**Aim:** Write the next portion of the essay on the ofrenda sketch, beginning right after its last sentence.

**Document excerpt:**
★ ★ ★

Sketch for an Ofrenda

 

Sketch of a Calaca – Watercolor/pencil/ink on paper – 8×11 inches

For those paying attention, the edges of the worlds of the dead and the worlds of the living constantly overlap. Sometimes they interpenetrate. The veils between them evaporate, and the worlds flow into each other.

Those not paying attention notice an opening, perhaps, on the last days of October.

“To the people of New York, Paris, or London, ‘death’ is a word that is never pronounced because it burns the lips,” observed Octavio Paz, the Nobel Prize-winning Mexican poet. In the United States, the “festival” of “All Hallow’s Eve” seems to focus primarily on what we most fear: Death, above all. So dark thoughts predominate our imaginations, the creepy, the macabre: ghouls, zombies, spooks, malevolent ghosts, whatever puts the frighteners on people.

★ ★ ★

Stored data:
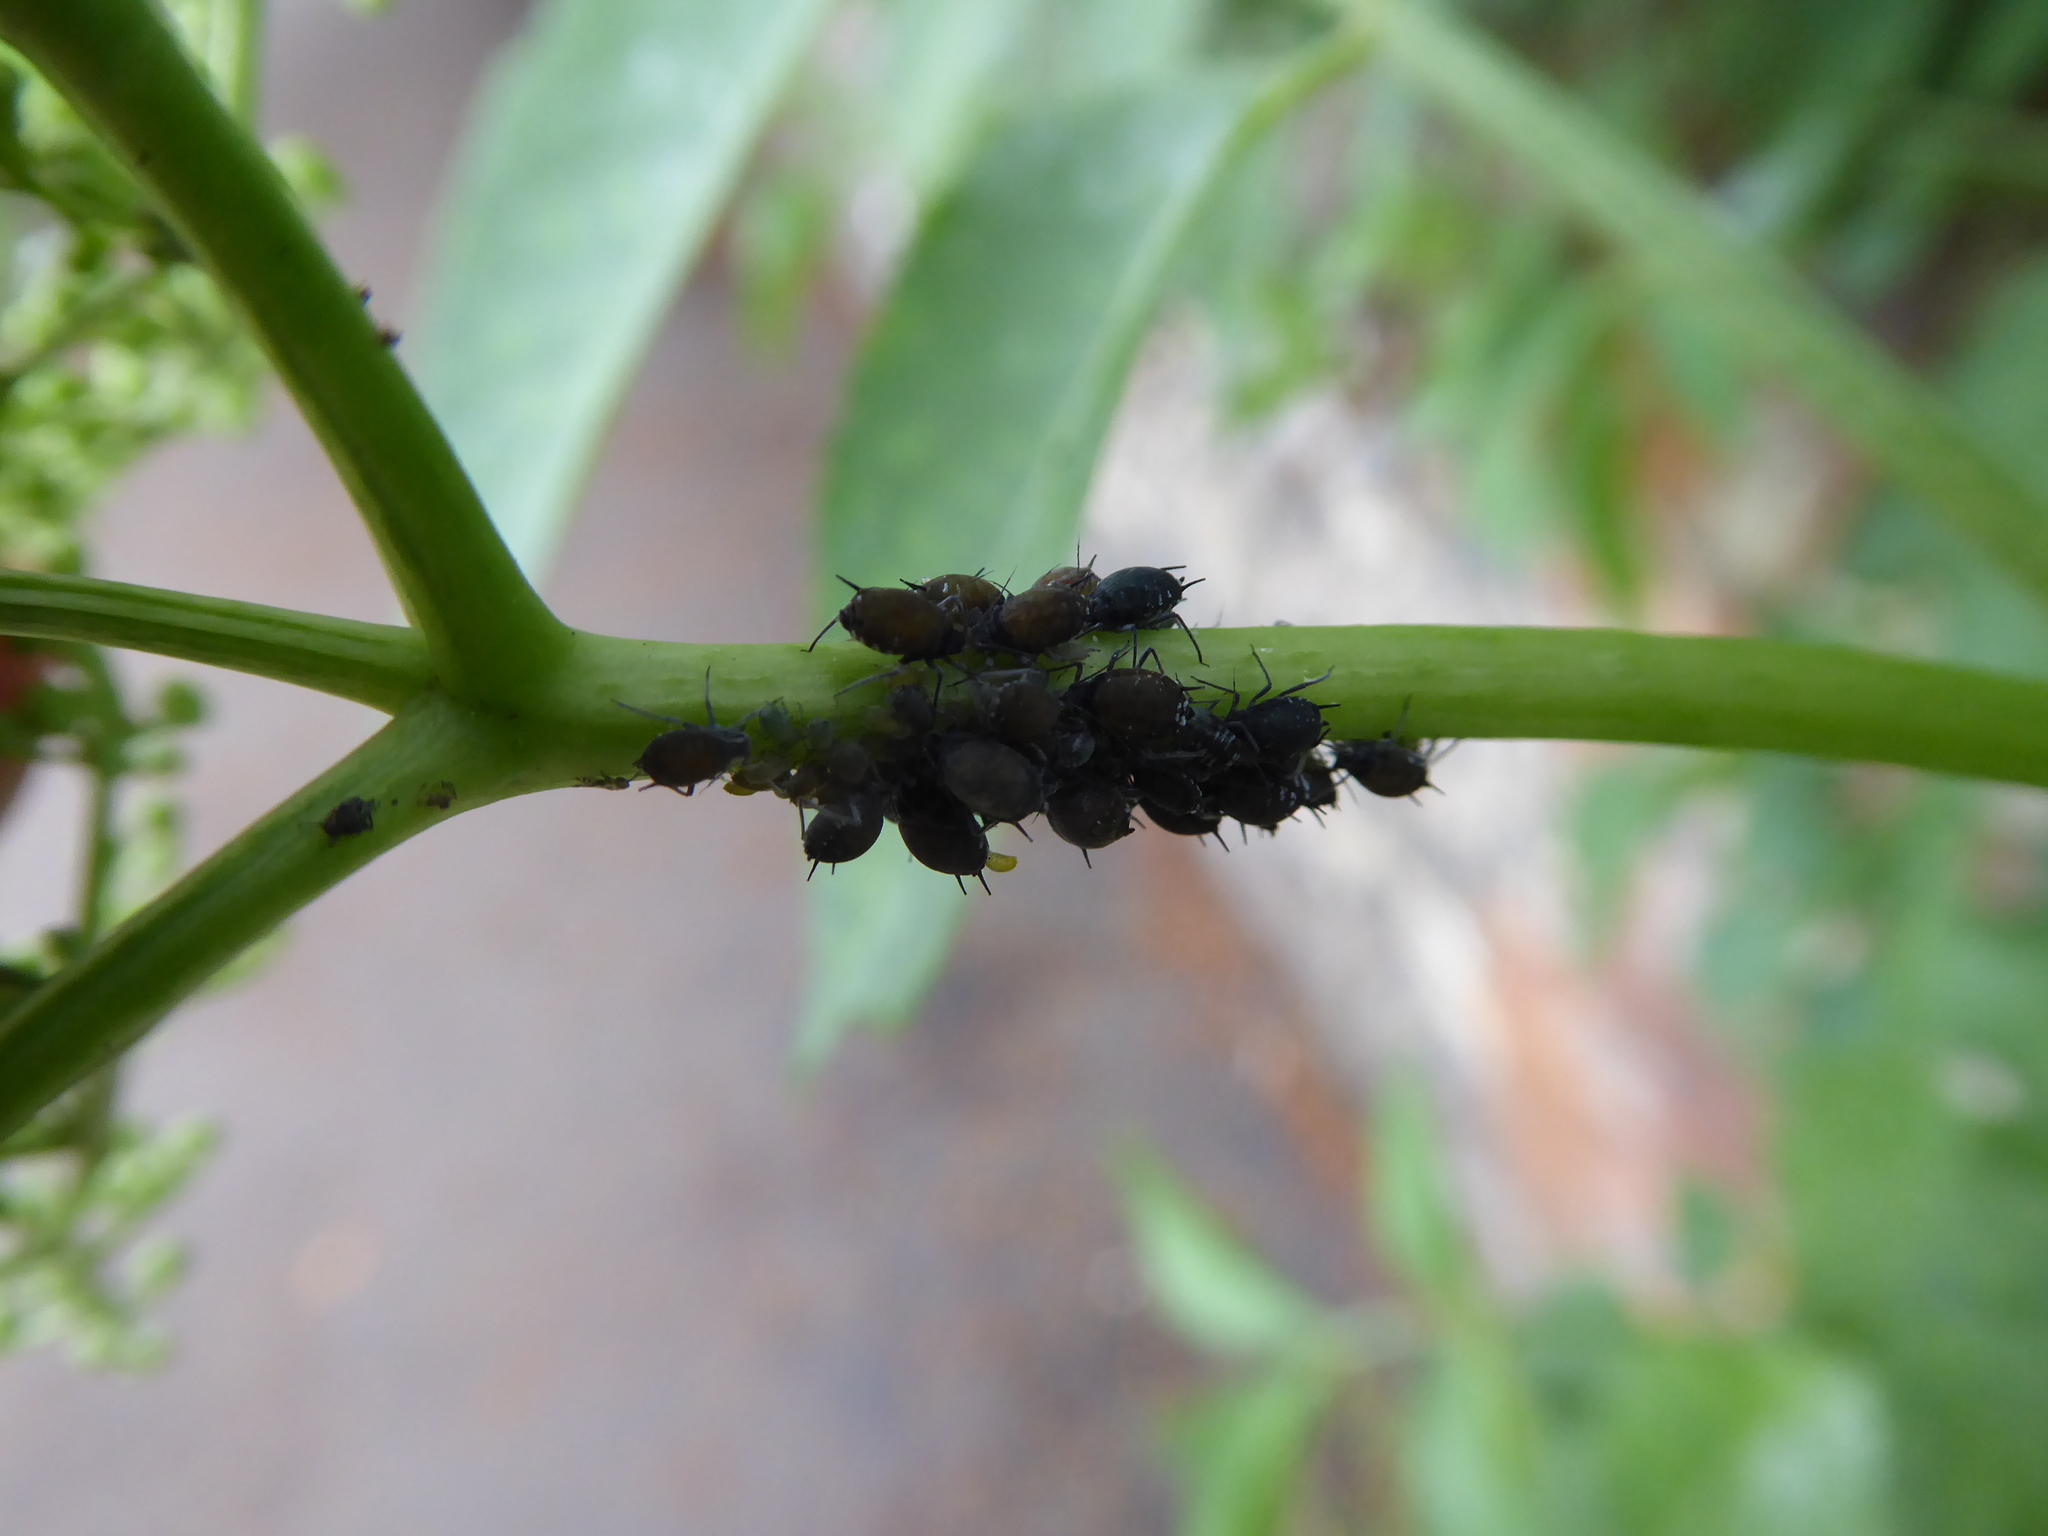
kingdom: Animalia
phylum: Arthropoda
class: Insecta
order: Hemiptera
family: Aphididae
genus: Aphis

★ ★ ★

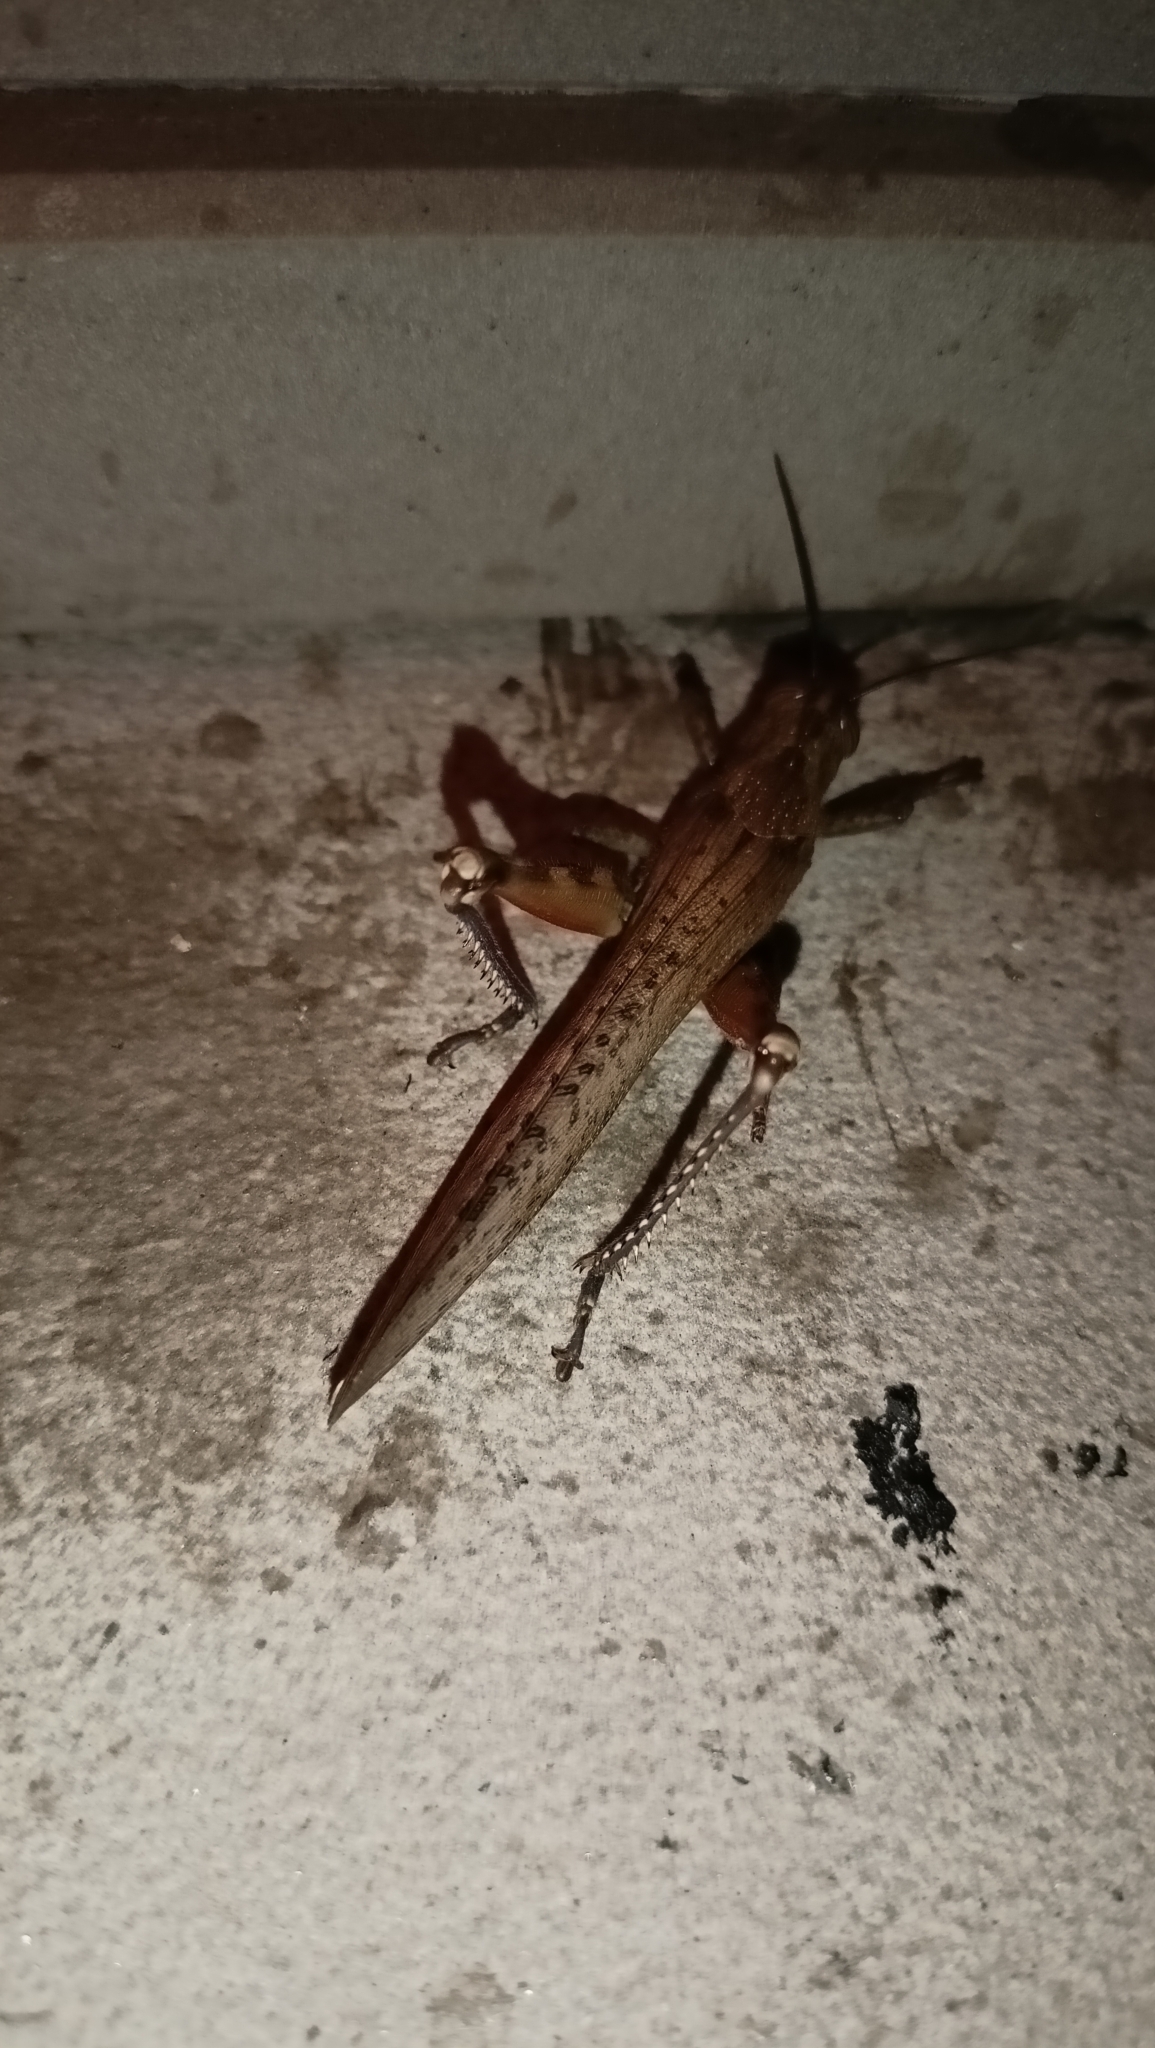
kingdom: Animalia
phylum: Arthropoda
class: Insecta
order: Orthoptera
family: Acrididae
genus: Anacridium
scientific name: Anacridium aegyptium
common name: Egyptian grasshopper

★ ★ ★

**Result of this task:**
Paz continues: “The Mexican, however, frequents (Death), jokes about it, caresses it, sleeps with it, celebrates it; it is one of his favorite toys and most steadfast love.” This joyful spirit becomes most visible on the second day of November, the Day of the Dead. On this day, and the night before, families visit the graves of those they love and bring offerings of food, flowers, drinks, music, that is, whatever the soul who now lives in the world of shadows used to love when he or she lived with us on this side of the veils.

An ofrenda is a temporary altar constructed to honor those who are not alive – in our sense of the word — in this world. My sketch was inspired by this ofrenda I saw a few days ago in a Vidanta resort in Mexico, in Nuevo Vallarta.

Here’s the first sketch, from Nuevo Vallarta when I realized that I didn’t want an altar in the traditional sense. I noticed that the shapes of the clouds echoed the shapes of the marigolds, (or xempatzuchil), the traditional ofrenda flower. I wanted instead to create an intersection of worlds in which clouds, the sea, marigolds, birds, forces of nature, were all part of the altar. Several sketches later, I ended with this one. I don’t know whether I’ll turn it into a real painting or not.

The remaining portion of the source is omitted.